• The Wall Street Journal

Bundestag soll doch über ESM abstimmen

Steffi Loos/dapd

Der haushaltspolitische Sprecher der SPD-Fraktion im Bundestag, Carsten Schneider.

BERLIN – SPD-Fraktionschef Frank-Walter Steinmeier hält trotz der jüngsten EU-Gipfelbeschlüsse an dem Zeitplan für eine Verabschiedung der Gesetze zu Euro-Rettungsfonds und Fiskalpakt fest und widerspricht damit Äußerungen aus der eigenen Partei, nach denen eine Verschiebung möglich sei. "Ich gehe davon aus, dass trotz der Schwierigkeiten im Laufe des heutigen Abends entschieden wird", sagte Steinmeier vor einer Fraktionssitzung der Sozialdemokraten in Berlin.

Zuvor hatte der SPD-Budgetexperte Carsten Schneider eine Verschiebung der für den Abend geplanten Abstimmung zum ESM wegen der Vereinbarungen des EU-Gipfels ins Spiel gebracht. "Jetzt ist für uns die Frage offen, ob wir dann überhaupt noch heute den ESM so ratifizieren können, oder ob das nicht der Fall ist", hatte der haushaltspolitische Sprecher der SPD vor einer Sondersitzung des Haushaltsausschusses gesagt.

Steinmeier räumte ein, durch den Gipfel habe sich die Beschlusslage "an einem entscheidenden Punkt gegenüber der bisherigen Ausgangslage verändert", nämlich in der Frage der direkten Kapitalisierung von Banken. "Das ist ein Gesichtspunkt, der in den bisherigen Beratungen im Deutschen Bundestag nicht abschließend behandelt worden ist", erklärte der SPD-Fraktionsvorsitzende. Erst zu einem späteren Zeitpunkt seien dafür aber Gesetzesänderungen nötig.

Auch der Unions-Fraktionsvorsitzende Volker Kauder erklärte, die Abstimmungen sollten wie geplant am Freitagabend stattfinden. "Es gibt auch nach Aussage des Bundestagspräsidenten überhaupt keinen Grund, hier zu einem anderen Ergebnis zu kommen."

Kauder kündigte jedoch eine intensive Debatte über die Beschlüsse an. "Wir werden aber auch deutlich machen in der Debatte, dass das, was gestern und heute in Brüssel verabschiedet worden ist, gründlich und intensiv geprüft werden muss." Im Einzelfall sei eine Gesetzesänderung möglich, auf jeden Fall werde es aber zu einer Beratung von Veränderungen in Plenum des Bundestages kommen.

Merkel verteidigt Gipfelbeschluss

Der Unions-Budgetexperte Norbert Barthle erklärte, bei der Sitzung des Haushaltsausschusses habe Bundesfinanzminister Wolfgang Schäuble (CDU) die Sichtweise gestützt, dass keine Veranlassung für Veränderungen der Abstimmungsplanung bestehe.

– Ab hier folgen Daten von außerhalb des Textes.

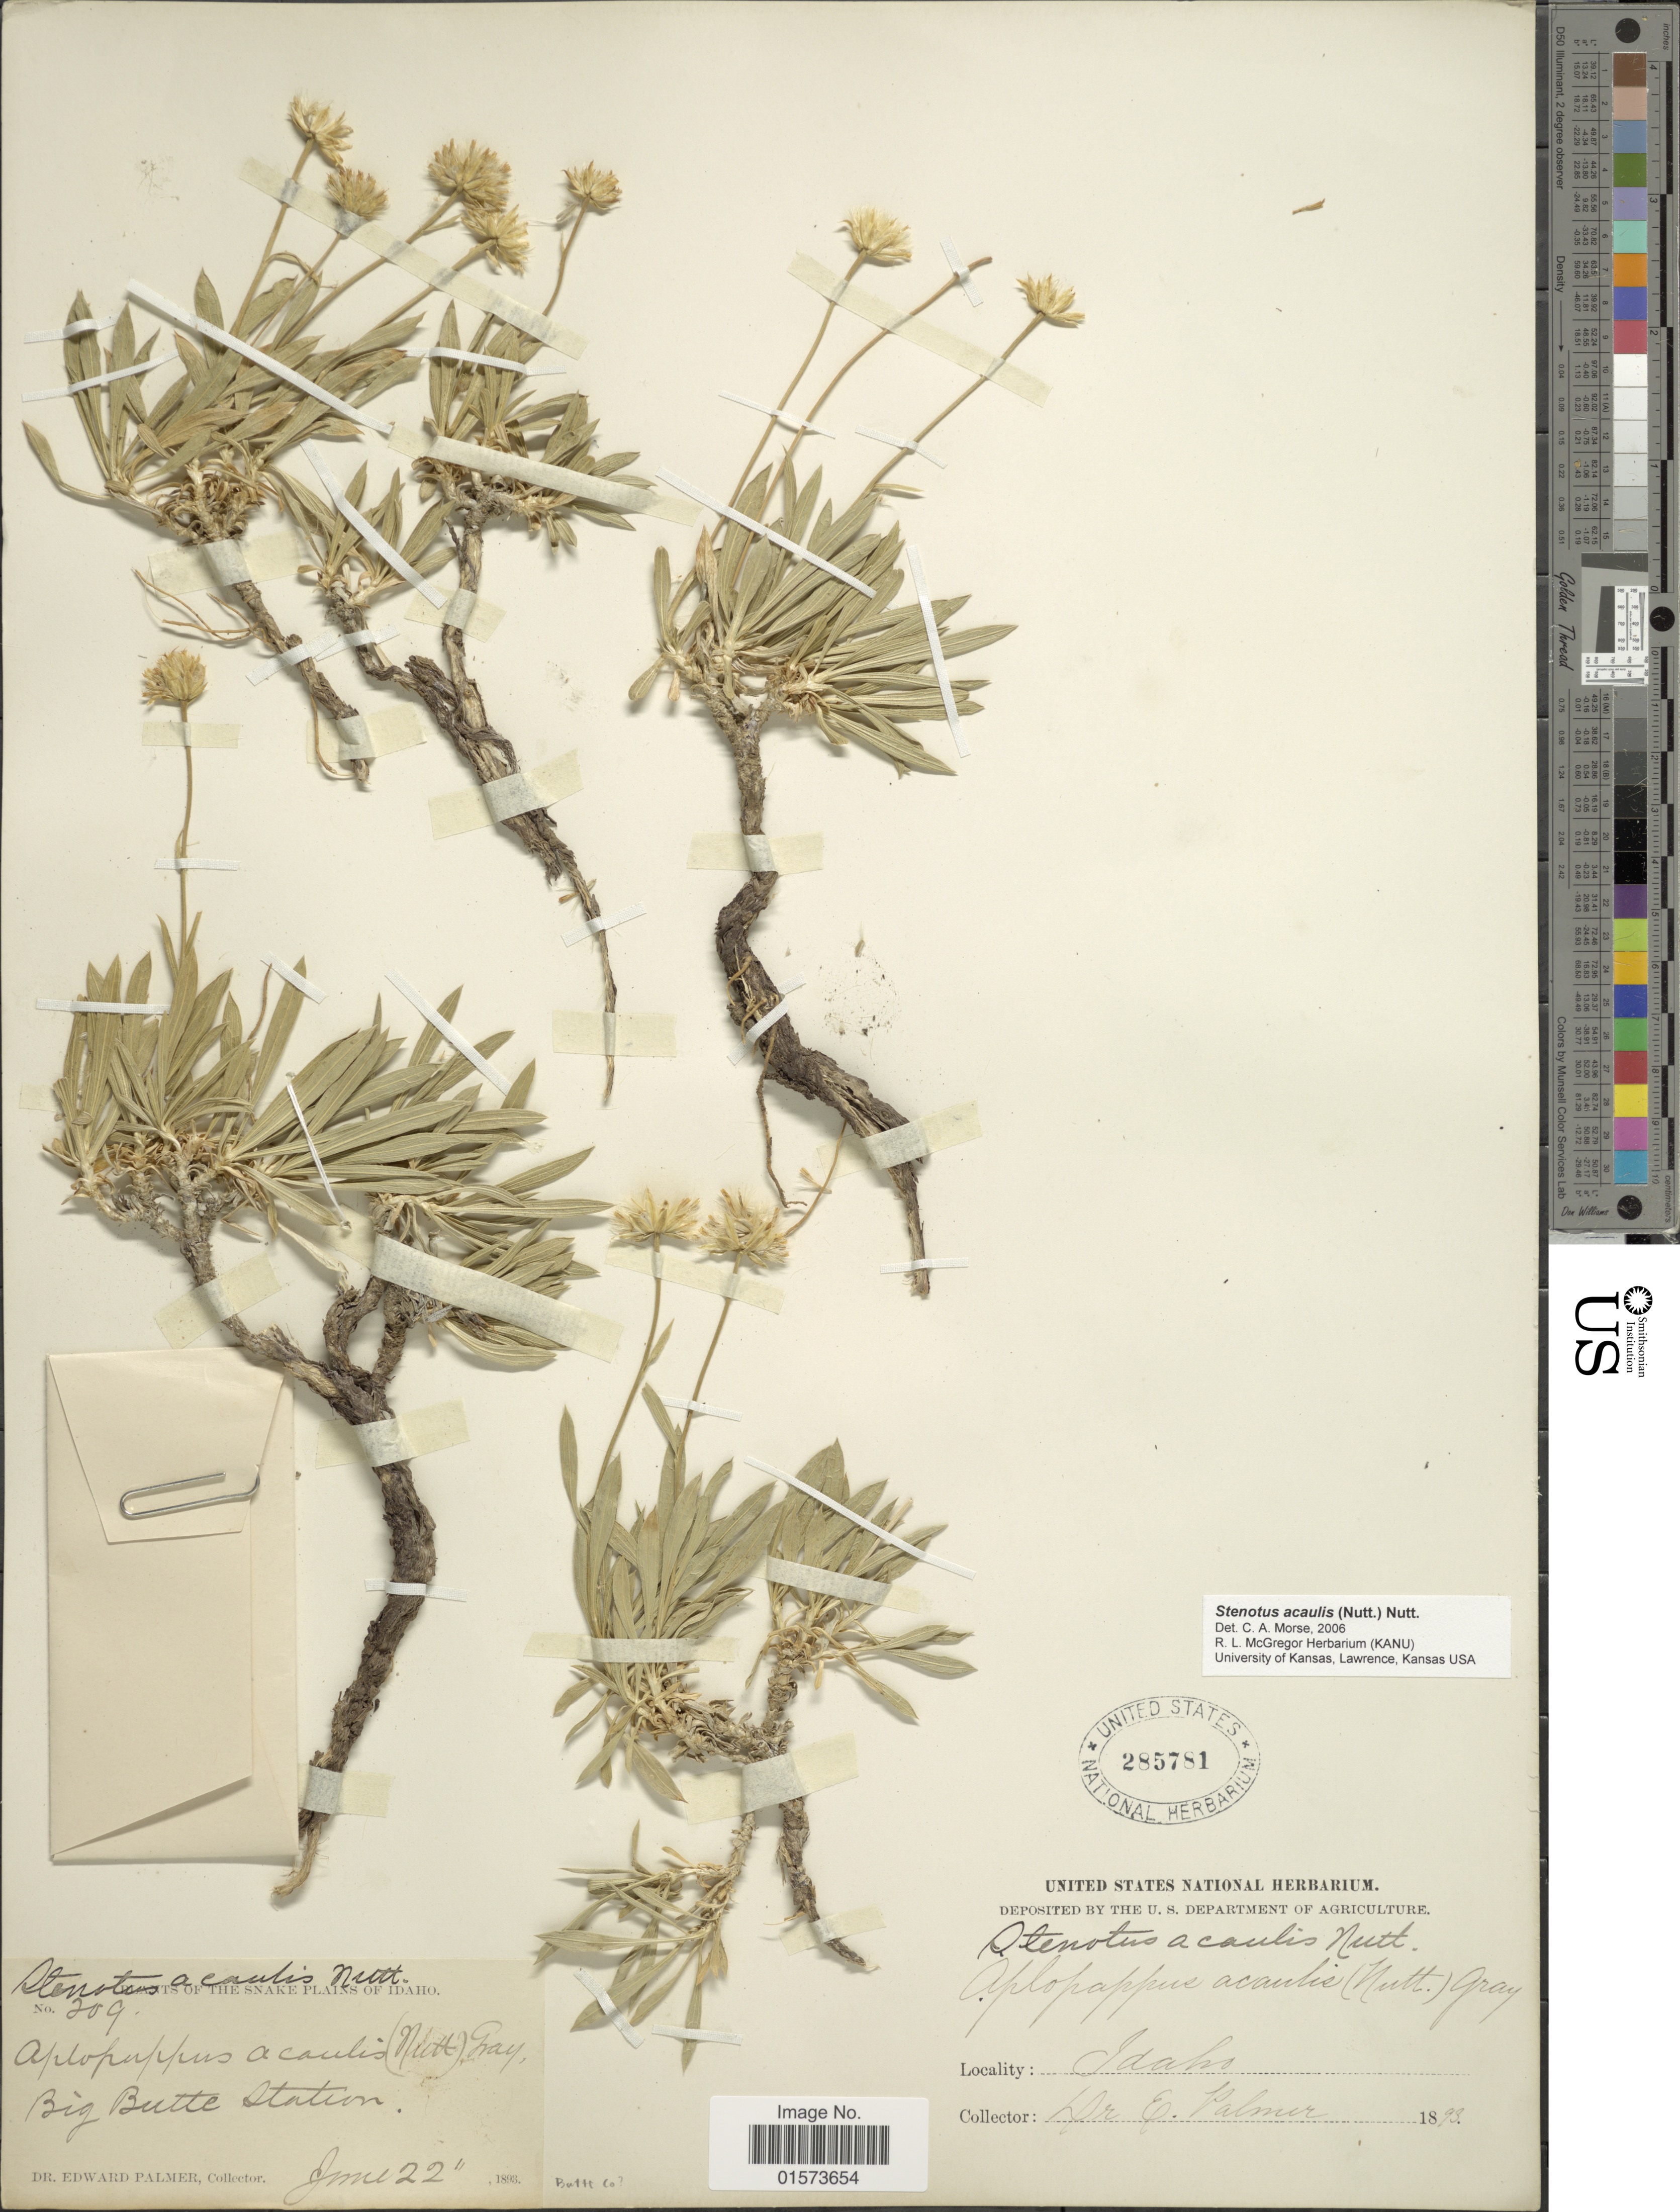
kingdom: Plantae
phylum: Tracheophyta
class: Magnoliopsida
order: Asterales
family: Asteraceae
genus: Stenotus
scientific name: Stenotus acaulis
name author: (Nutt.) Nutt.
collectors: E. Palmer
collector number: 209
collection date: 1893-06-22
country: United States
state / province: Idaho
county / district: Butte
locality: Big Butte Station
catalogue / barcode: US 285781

Schäuble wollte am Nachmittag die Fraktionen des Bundestages über die Gipfelbeschlüsse informieren.

Die europäischen Staats- und Regierungschefs hatten sich in der Nacht zu Freitag auf lang diskutierte Maßnahmen geeinigt, die den Druck der Finanzmärkte von Spanien und Italien nehmen sollen. Dazu gehört die Möglichkeit einer direkten Kapitalversorgung von Banken durch die Euro-Rettungsfonds, was allerdings erst dann der Fall sein soll, wenn eine einheitliche europäische Aufsichtsbehörde existiert.

Bundeskanzlerin Angela Merkel verteidigte den EU-Gipfelbeschluss für eine direkte Bankenhilfe für Italien und Spanien als "guten Kompromiss". Dabei würden der Stabilitätsmechanismus EFSF und der Rettungsschirm ESM entsprechend der beschlossenen Richtlinien tätig werden, sagte die Kanzlerin nach den zweitägigen EU-Gipfelberatungen in Brüssel.